On December 18, Meituan Waimai (美团外卖) announced actor-singer Jay Chou (周杰伦) as its new brand ambassador. In two official campaign videos, Chou’s classic songs and film-era dialogue set the tone, but the message itself angles much more towards the operational than the nostalgic: one-to-one delivery, and delivery within 20 minutes.

The announcement lands at a telling time. Rather than signalling another escalation in China’s long-running food-delivery price war, the campaign suggests Meituan is pivoting toward a different battleground altogether – brand trust, service certainty, and user mindshare.
The backdrop: a rivalry shaped by subsidies
For much of the past decade, competition in China’s food-delivery market has been defined by subsidies. Platforms including Meituan, Alibaba-backed Ele.me, and JD.com treated food delivery less as a profit centre and more as a strategic gateway into local services, instant retail, and high-frequency consumer behaviour.
Discounts, red-packet campaigns, free delivery and aggressive promotions were designed to lock users into ecosystems, even at the cost of sustained losses. According to reporting by Sixth Tone, China’s major platforms collectively burned through hundreds of billions of yuan in subsidies during successive rounds of food-delivery competition, with limited evidence of lasting structural advantage for any single player.

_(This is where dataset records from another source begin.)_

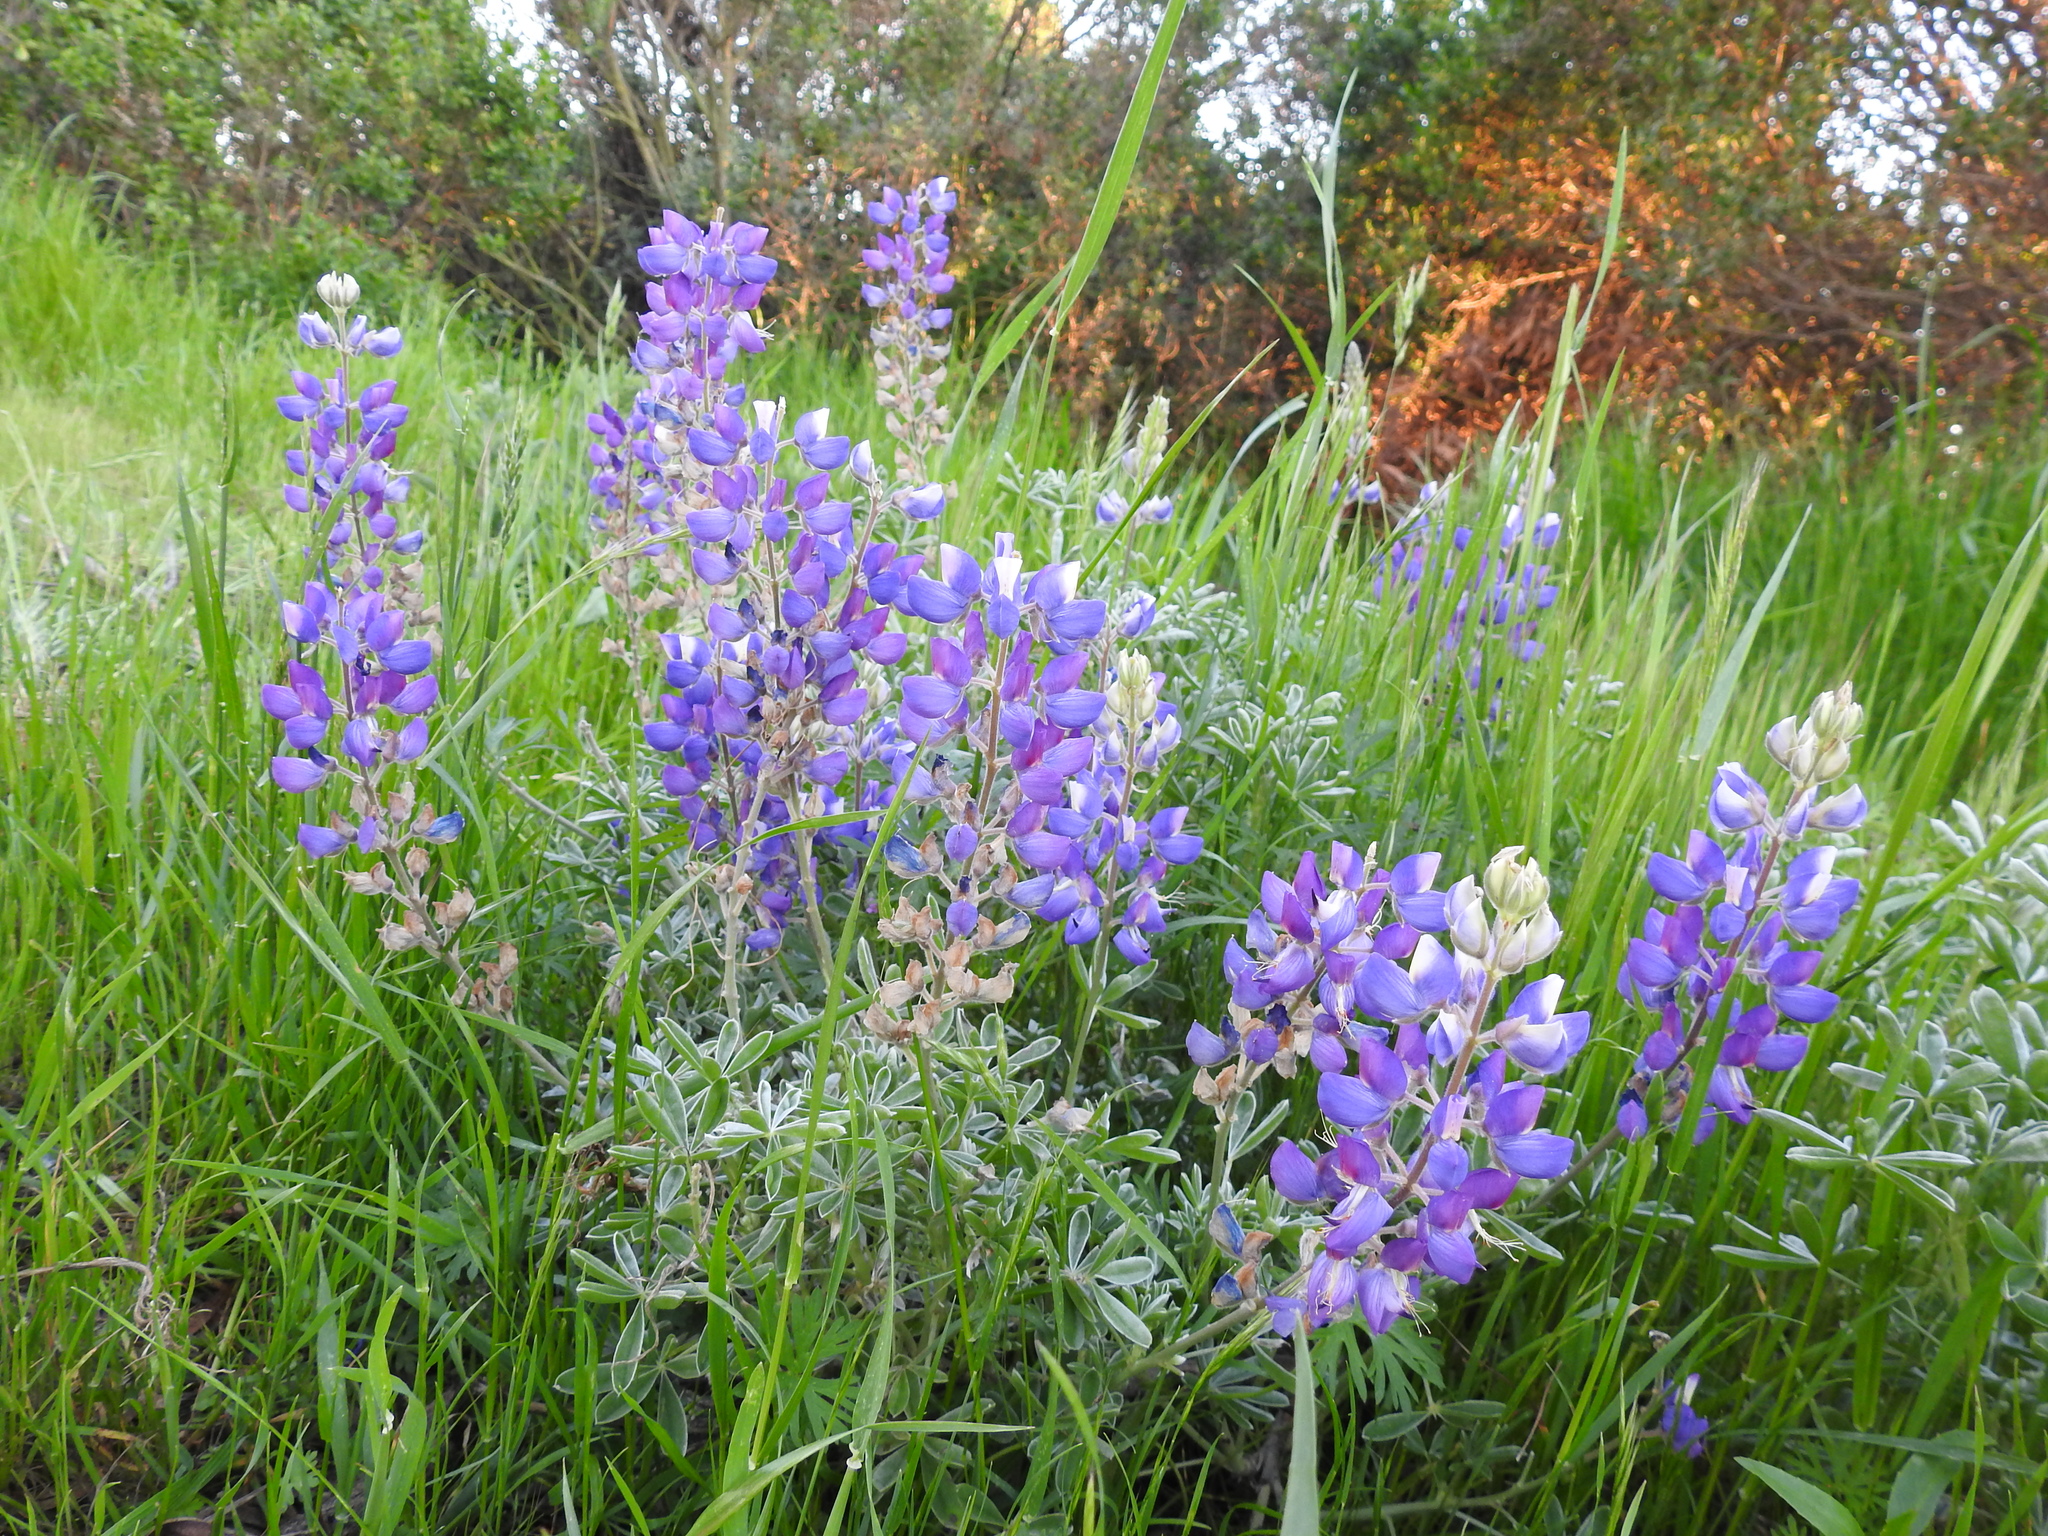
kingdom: Plantae
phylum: Tracheophyta
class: Magnoliopsida
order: Fabales
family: Fabaceae
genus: Lupinus
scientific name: Lupinus albifrons
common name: Foothill lupine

That model has increasingly come under strain. User growth has slowed, marginal returns on subsidies have diminished, and both investors and regulators have become less tolerant of open-ended cash burn.
Over the past year, senior executives across platforms have begun signalling a pullback. Alibaba has said it will significantly scale back related spending, while Meituan management has stated that losses in its delivery business have peaked and that it has no intention of continuing price-led competition indefinitely.

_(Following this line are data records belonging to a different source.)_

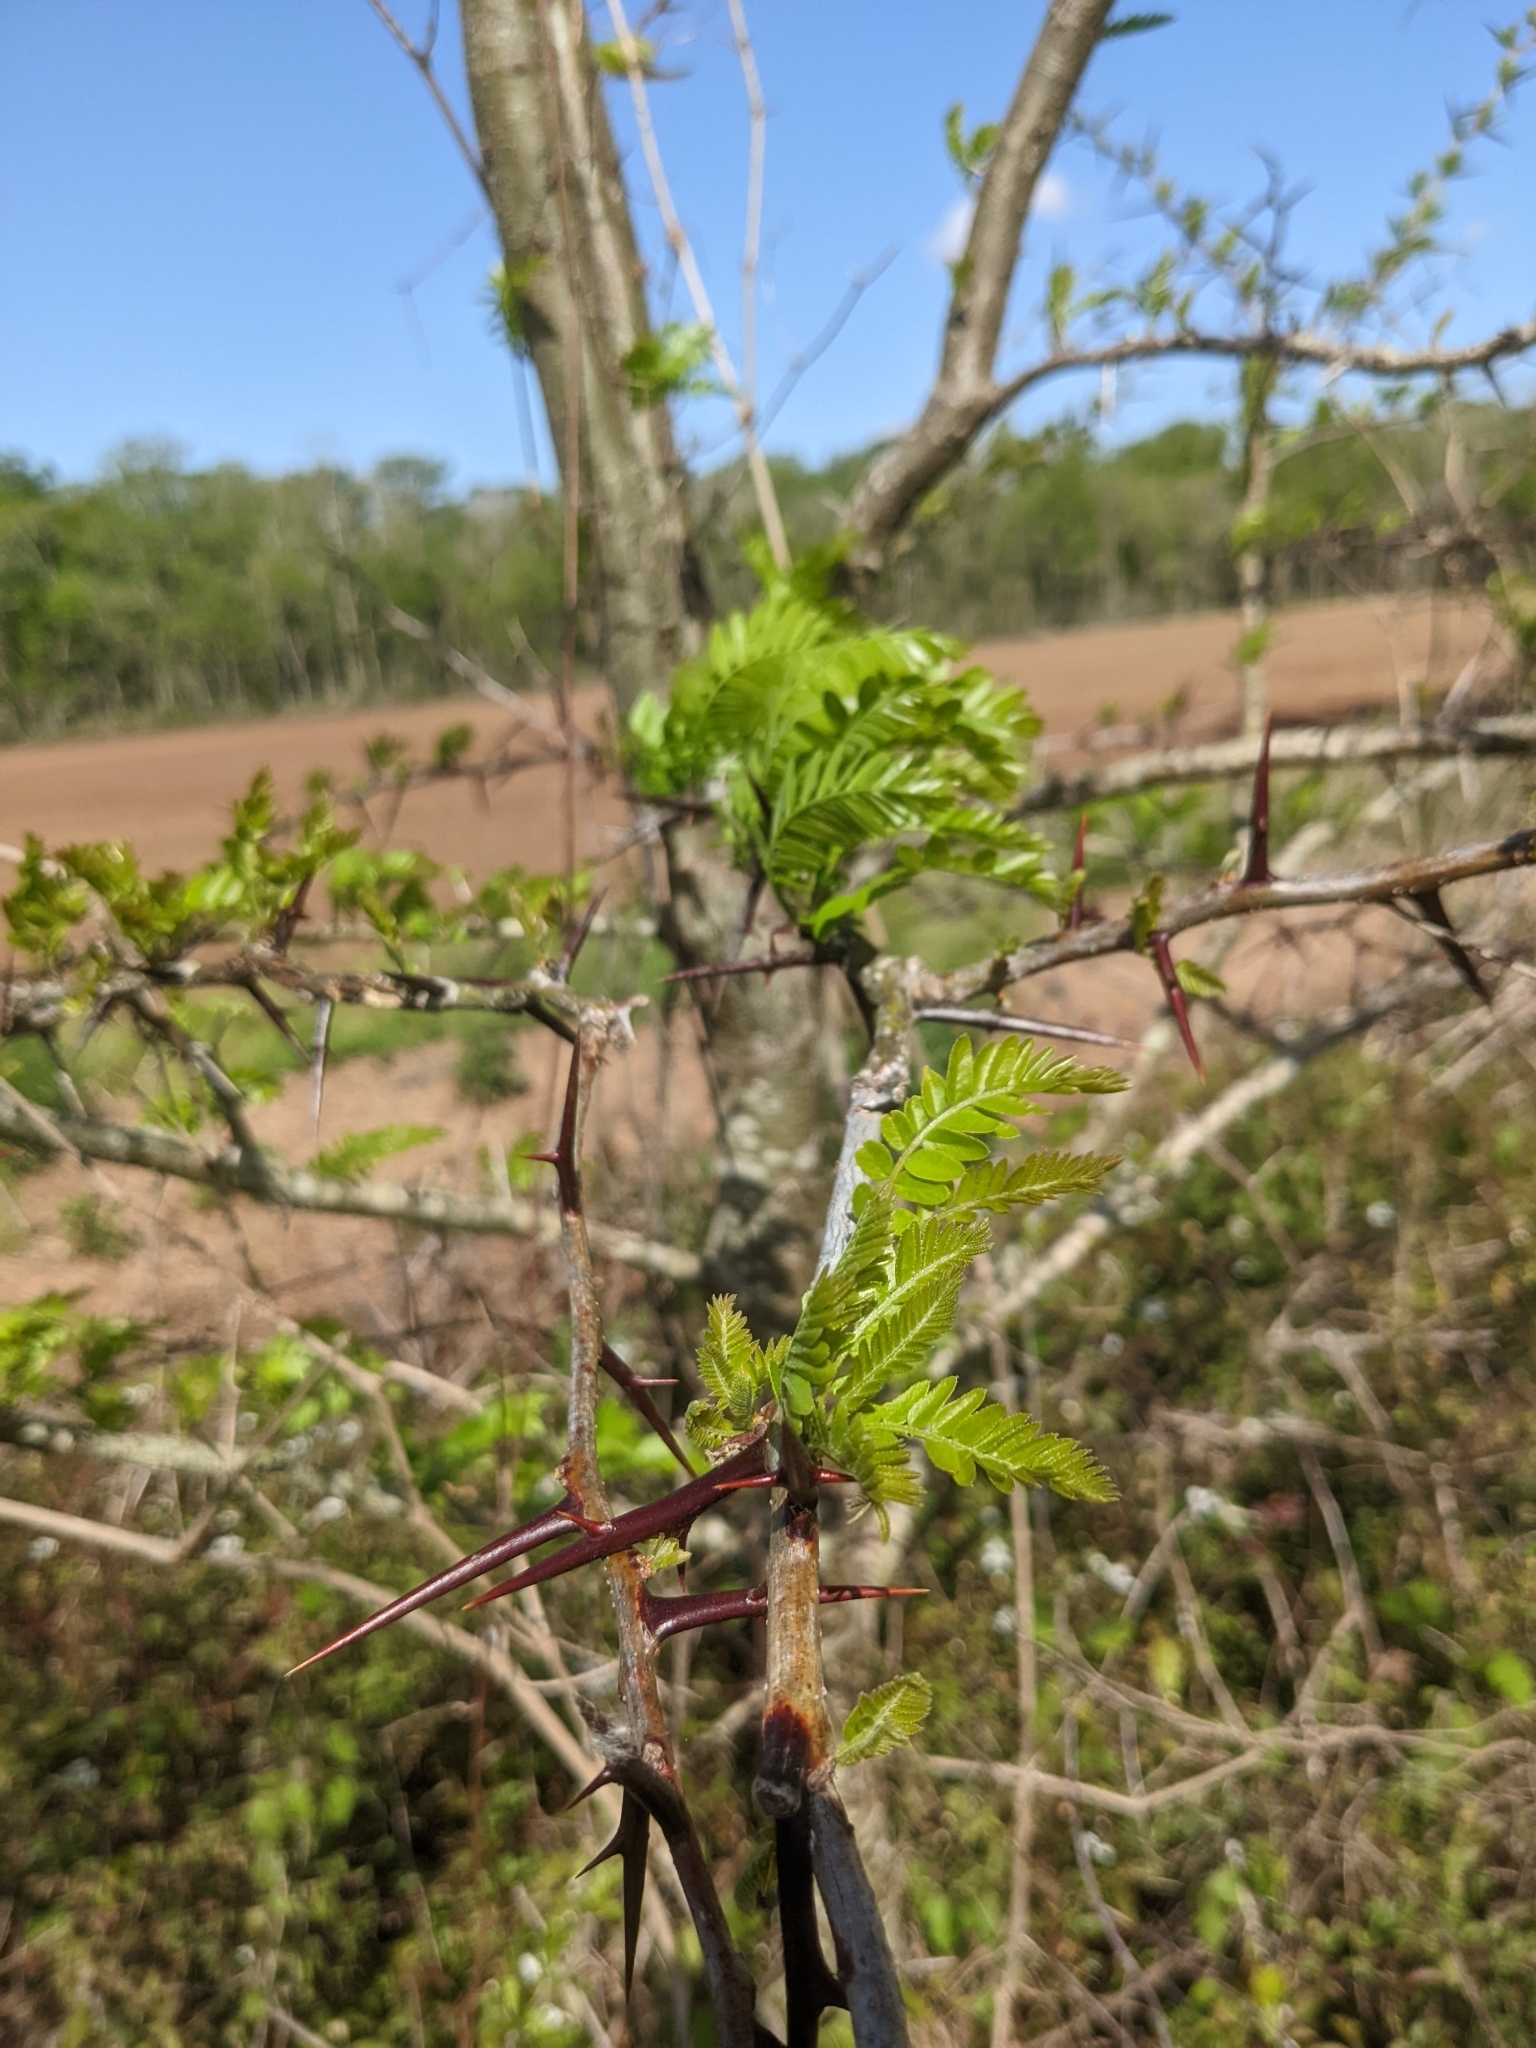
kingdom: Plantae
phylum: Tracheophyta
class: Magnoliopsida
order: Fabales
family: Fabaceae
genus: Gleditsia
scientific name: Gleditsia triacanthos
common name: Common honeylocust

The Meituan Jay Chou partnership: a market recalibrates

The result is a quieter but more consequential shift. Rather than fighting for users through ever-deeper discounts, platforms are refocusing on retention, service quality, and higher-value orders. The emphasis has moved from cheapest to worth it.
This is the context in which the Meituan Jay Chou partnership makes sense. High-profile endorsements are hardly new to the platform. In earlier phases, Meituan leaned on younger, traffic-driven stars to accelerate user acquisition. In 2023, signing Liu Yifei marked a transition toward image building and brand stability. Jay Chou represents the next step in that evolution.
As one of the few Chinese-language pop icons whose influence spans multiple generations, Jay Chou reaches students, young professionals, and middle-aged consumers alike. That breadth mirrors the food-delivery user base today, which is no longer a youth-centric market driven by novelty and discounts, but a mass utility embedded in daily life. In a slower-growth environment, cross-generational familiarity and trust matter more than short-term buzz.
Meiutan, Jay Chou, and speed as a strategic promise

Crucially, the campaign does not rely on celebrity appeal alone. The ads repeatedly foreground a concrete service claim: one-to-one express delivery – where drivers take only your order – with an average 20-minute time saving. Operationally, the promise implies fewer stacked orders and clearer delivery expectations – a premium-leaning signal in a category long dominated by price sensitivity.
In the post-subsidy landscape, this matters. As platforms retreat from blanket discounts, users are being asked to pay closer to full price. Reliability, speed, and certainty become decisive factors in platform choice. Meituan’s bet is that fulfilment efficiency – rather than coupons – can lock in loyalty among high-value users who prioritise convenience over marginal savings.
The emphasis on one-to-one delivery also reframes competition. Instead of matching rivals discount for discount, Meituan is attempting to set a new baseline for what “good” delivery looks like, turning operational capability into brand identity.
From price wars to mindshare wars
The Meituan Jay Chou appointment, then, is less a celebrity splash than a strategic signal. It reflects an industry moving beyond subsidy-fuelled expansion toward a phase defined by efficiency, experience, and emotional resonance.
The question now is whether Meituan can convert that message into durable trust – and whether its rivals will follow with similar brand- and service-led plays of their own. If the last chapter of China’s food-delivery rivalry was written in coupons and cash burn, the next may be decided by who owns the consumer’s sense of reliability when price is no longer the loudest voice in the room.